At The Collective, Palm Beach, the multiple-providers-in-a-single-venue model goes up quite a few notches in sophistication. The brainchild of youthful industry veteran Jeremy Davidson, The Collective engages five kitchens in friendly competition, so diners can select Italian, pan-Asian, Mexican, mod Oz or southern US dishes, with diners ordering via a tablet. It’s a very clever system, but novelty is not the attraction: high standards of food and service are. The menu changes every three months; new dishes get voted in at a staff ‘taste-off’, almost guaranteeing exceptionally good creations (such as a special of house-cured salmon on a wasabi rocket puree). Here’s hoping they keep some of the more playful items, such as the pork belly nuggets and cheeseburger spring rolls. Lastly, a warning: leave room for miraculous desserts…

At serene dining stalwart Hellenika at Nobby Beach (at nearly 10 years of age, a classic Gold Coast restaurant), portraits of famous modern Greeks enliven its whitewashed walls, and there’s a sun-drenched terrace with a mesmerising view of the hinterlands. The focus here is on quality ingredients prepared impeccably. An indulgent long lunch here could canvass such dishes as zucchini ‘chips’, grilled lobster or roast Junee lamb, plus treats from the excellent wine list.

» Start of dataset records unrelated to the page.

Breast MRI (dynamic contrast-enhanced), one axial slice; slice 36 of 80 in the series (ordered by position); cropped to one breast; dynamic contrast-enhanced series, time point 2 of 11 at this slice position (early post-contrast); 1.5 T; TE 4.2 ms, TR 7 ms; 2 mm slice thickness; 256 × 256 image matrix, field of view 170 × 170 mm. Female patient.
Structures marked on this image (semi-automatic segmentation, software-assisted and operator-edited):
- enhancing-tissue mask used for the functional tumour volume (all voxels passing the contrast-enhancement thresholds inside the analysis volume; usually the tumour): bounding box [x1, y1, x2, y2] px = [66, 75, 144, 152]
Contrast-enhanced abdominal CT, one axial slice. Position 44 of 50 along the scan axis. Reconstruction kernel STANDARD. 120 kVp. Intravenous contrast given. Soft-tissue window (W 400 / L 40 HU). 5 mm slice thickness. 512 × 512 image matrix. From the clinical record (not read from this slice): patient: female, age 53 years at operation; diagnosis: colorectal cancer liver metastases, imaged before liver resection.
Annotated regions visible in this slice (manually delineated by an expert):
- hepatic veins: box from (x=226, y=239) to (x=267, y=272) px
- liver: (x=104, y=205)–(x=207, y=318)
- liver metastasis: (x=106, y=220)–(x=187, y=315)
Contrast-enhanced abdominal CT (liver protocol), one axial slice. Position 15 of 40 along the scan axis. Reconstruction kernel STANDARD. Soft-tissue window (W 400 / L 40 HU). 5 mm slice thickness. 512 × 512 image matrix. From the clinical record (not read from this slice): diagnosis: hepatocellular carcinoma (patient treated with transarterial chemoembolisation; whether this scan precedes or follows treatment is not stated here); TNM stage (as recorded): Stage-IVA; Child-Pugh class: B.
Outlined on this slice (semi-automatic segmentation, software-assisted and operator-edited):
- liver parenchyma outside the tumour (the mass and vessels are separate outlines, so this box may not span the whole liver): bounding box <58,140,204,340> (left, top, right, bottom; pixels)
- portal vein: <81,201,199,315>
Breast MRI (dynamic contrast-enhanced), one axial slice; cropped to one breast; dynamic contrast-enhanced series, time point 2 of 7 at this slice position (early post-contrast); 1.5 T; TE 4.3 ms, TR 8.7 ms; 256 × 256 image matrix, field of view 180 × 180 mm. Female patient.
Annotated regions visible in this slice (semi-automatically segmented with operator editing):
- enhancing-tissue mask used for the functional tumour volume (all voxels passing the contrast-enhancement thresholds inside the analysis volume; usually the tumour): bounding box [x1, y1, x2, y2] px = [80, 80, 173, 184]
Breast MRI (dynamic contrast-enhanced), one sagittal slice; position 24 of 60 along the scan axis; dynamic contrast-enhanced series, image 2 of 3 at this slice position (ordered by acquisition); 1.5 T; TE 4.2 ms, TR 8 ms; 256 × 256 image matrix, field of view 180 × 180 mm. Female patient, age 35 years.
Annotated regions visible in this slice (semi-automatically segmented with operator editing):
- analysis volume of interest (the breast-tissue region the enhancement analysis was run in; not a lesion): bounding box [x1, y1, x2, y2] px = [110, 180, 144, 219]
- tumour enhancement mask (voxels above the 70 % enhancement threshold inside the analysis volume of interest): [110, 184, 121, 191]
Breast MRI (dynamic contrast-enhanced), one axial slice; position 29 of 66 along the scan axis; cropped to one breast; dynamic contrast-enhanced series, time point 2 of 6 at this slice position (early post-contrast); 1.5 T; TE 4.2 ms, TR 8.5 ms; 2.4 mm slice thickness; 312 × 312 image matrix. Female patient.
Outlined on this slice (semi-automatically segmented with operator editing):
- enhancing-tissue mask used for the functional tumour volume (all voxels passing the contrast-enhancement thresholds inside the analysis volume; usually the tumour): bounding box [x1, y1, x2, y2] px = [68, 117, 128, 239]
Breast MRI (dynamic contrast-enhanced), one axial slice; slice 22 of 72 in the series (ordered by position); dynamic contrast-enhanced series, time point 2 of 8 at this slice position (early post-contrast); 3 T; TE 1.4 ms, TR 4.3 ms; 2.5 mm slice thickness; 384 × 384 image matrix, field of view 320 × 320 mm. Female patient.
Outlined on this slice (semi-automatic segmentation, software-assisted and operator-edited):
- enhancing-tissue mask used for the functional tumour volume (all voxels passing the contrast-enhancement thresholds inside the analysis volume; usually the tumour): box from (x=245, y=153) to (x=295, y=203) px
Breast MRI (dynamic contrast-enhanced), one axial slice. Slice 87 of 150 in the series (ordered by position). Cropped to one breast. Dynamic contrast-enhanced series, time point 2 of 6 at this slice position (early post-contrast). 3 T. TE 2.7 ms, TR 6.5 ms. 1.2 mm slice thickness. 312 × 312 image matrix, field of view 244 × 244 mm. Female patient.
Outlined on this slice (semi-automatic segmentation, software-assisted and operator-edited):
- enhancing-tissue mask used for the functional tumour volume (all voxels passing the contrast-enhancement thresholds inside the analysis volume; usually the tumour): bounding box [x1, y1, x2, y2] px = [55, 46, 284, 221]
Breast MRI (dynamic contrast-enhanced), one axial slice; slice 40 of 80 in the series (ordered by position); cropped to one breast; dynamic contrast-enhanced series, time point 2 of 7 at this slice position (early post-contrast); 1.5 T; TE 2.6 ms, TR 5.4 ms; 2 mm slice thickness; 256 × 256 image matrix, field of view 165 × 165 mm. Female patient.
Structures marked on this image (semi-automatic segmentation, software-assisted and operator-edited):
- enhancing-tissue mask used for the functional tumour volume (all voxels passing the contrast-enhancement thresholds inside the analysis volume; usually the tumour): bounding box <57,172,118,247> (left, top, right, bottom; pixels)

For beachside dining, it’s hard to go past the choices at the Burleigh Pavilion. This graceful, airy building, reminiscent of bathers’ pavilions of earlier eras, has an atmosphere both casual and glamorous. Gazing at the waves – you can almost touch the surfers – while having a drink at the Pavilion Bar is pretty sublime, as is the same view at the adjacent The Tropic fine-dining restaurant. Here you can also observe the chefs at work in an open kitchen. Downstairs, Rick Shores adds the choice to sit outside, almost on the sand, eating the ubiquitous Moreton Bay bug in a roll, or delightful pan-Asian dishes, as the sun finally sets and the stars come out to join you. An idyllic finale to a Gold Coast feast of epic proportions!